Coupling these into a single hybrid search experience will make it easier for developers to extract maximum flexibility from their applications. This will include extending all vector search capabilities to the edge with mobile database integration as well as in the cloud and on-prem.

Retrieval-augmented generation (RAG) will allow the developer to add even more customized contextual awareness on top of the LLM. This will reduce the need to retrain an LLM while giving developers the flexibility to keep embedding and matching up to date. 

Vector search will also be defined by a type of pluggable knowledge module that allows businesses to bring in a wide range of information based on LLMs from various sources. Imagine a mobile field application that helps maintain power poles. A semantic image search might help identify problems with a pole’s physical structure, but with another knowledge module about plants, it might also warn the user of a toxic plant seen nearby.

AI Resources from Couchbase

To keep reading about vector search, strategies, and other topics related to inteligência artificial, check out the following resources:

• • O que são Vector Embeddings?
  • Desbloqueando a pesquisa de próximo nível: O poder dos bancos de dados vetoriais
  • An Overview of Retrieval-Augmented Generation
  • Couchbase apresenta um novo serviço de nuvem de IA, o Capella iQ
  • Explicação dos modelos de idiomas grandes
  • Um guia para o desenvolvimento de IA generativa
  • Como a IA generativa funciona com o Couchbase
  • GenAI: uma nova ferramenta na caixa de ferramentas do desenvolvedor
  • Get hands-on with vector search:
    • Baixar o Couchbase Server 7.6
    • Registro de avaliação gratuita do Capella DBaaS

Vector Search FAQ

Why is vector search important?

Vector search is important because it provides a novel way to find similarity and context between digital data, using the latest in machine learning and AI techniques.

What are vector search embeddings?

Vector embeddings are vectors that store a unique numeric representation of a piece of analyzed data.
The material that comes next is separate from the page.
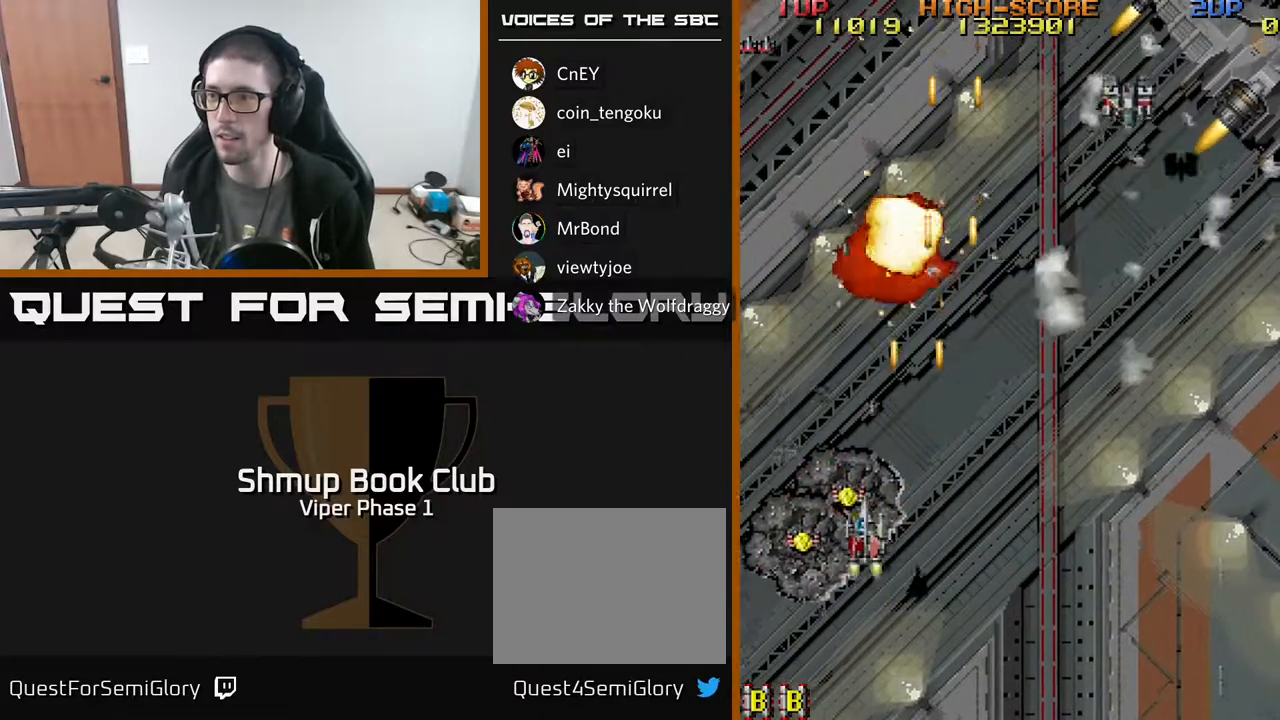
{"buttons": ["A", "DPAD_DOWN", "DPAD_RIGHT"], "left_stick": "center", "events": [[183, "DPAD_LEFT", "up"], [217, "DPAD_RIGHT", "down"], [250, "DPAD_DOWN", "down"], [267, "DPAD_DOWN", "up"], [367, "DPAD_DOWN", "down"]]}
Large language models (LLMs) are used by machine learning (ML) tools to analyze input data and produce the vector embeddings that describe the data. The vector embedding is then stored in a database or file for another time.

What is the difference between traditional search and vector search?

The primary difference is that traditional search is optimized for finding precise and exact keyword or phrase matches, whereas vector search is designed to find similar concepts in a more defined context of meaning. 

What are the challenges that come with vector search?

The primary challenge is that applications must rely on large language models (LLMs) to help create embeddings and find contextual matches. This is a new piece in today’s information architecture and requires careful security, performance, and scalability assessment.